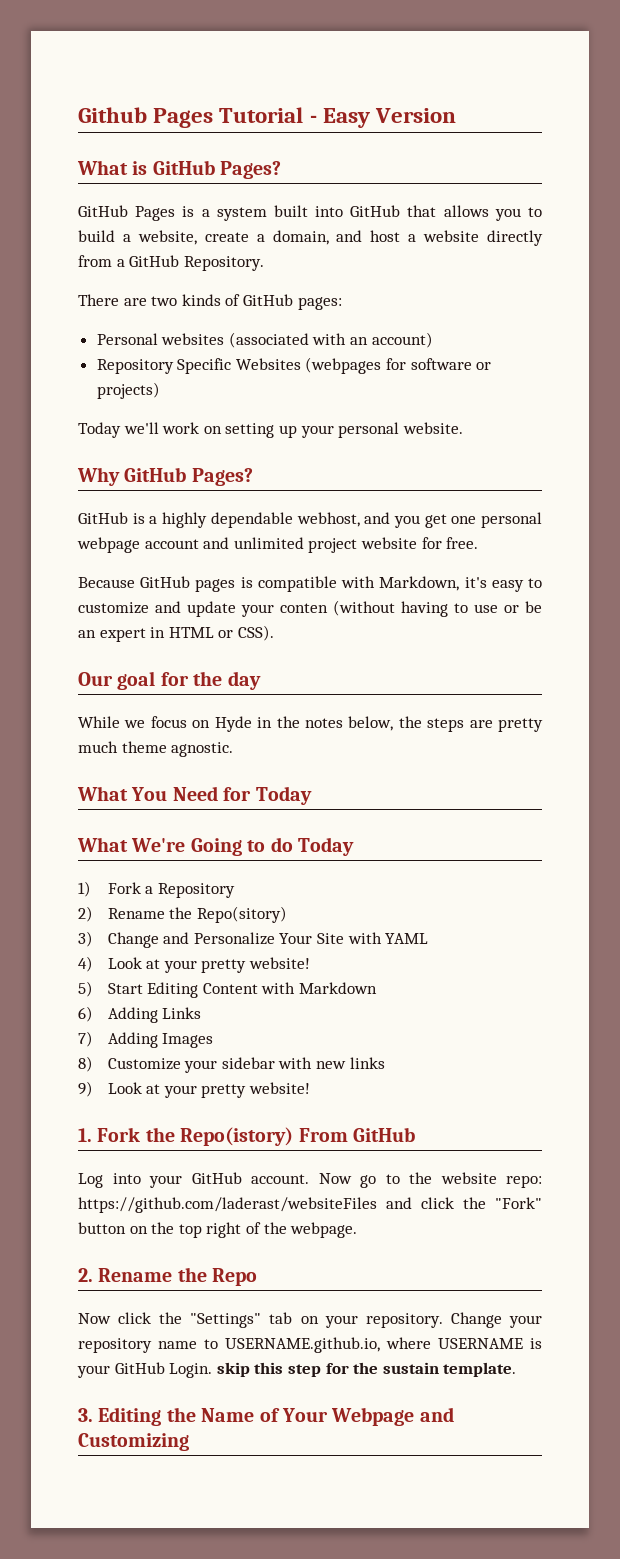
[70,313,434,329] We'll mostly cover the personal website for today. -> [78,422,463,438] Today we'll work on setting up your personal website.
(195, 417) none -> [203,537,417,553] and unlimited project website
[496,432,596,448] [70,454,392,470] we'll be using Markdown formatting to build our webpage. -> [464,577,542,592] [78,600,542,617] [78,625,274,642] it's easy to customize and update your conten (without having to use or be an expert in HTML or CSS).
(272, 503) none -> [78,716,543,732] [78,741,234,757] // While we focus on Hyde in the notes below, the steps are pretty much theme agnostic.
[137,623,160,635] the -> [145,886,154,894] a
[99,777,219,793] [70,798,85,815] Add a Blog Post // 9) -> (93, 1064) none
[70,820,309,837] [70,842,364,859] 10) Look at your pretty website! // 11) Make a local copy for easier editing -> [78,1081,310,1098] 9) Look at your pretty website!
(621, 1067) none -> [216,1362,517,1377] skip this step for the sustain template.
==============================
▸ Exercise brief: Begin with the line containing "[137,623,160,635] the -> [145,886,154,894] a" and repeat each line exactly until the records above end.

▸ Solution to the problem:
[137,623,160,635] the -> [145,886,154,894] a
[99,777,219,793] [70,798,85,815] Add a Blog Post // 9) -> (93, 1064) none
[70,820,309,837] [70,842,364,859] 10) Look at your pretty website! // 11) Make a local copy for easier editing -> [78,1081,310,1098] 9) Look at your pretty website!
(621, 1067) none -> [216,1362,517,1377] skip this step for the sustain template.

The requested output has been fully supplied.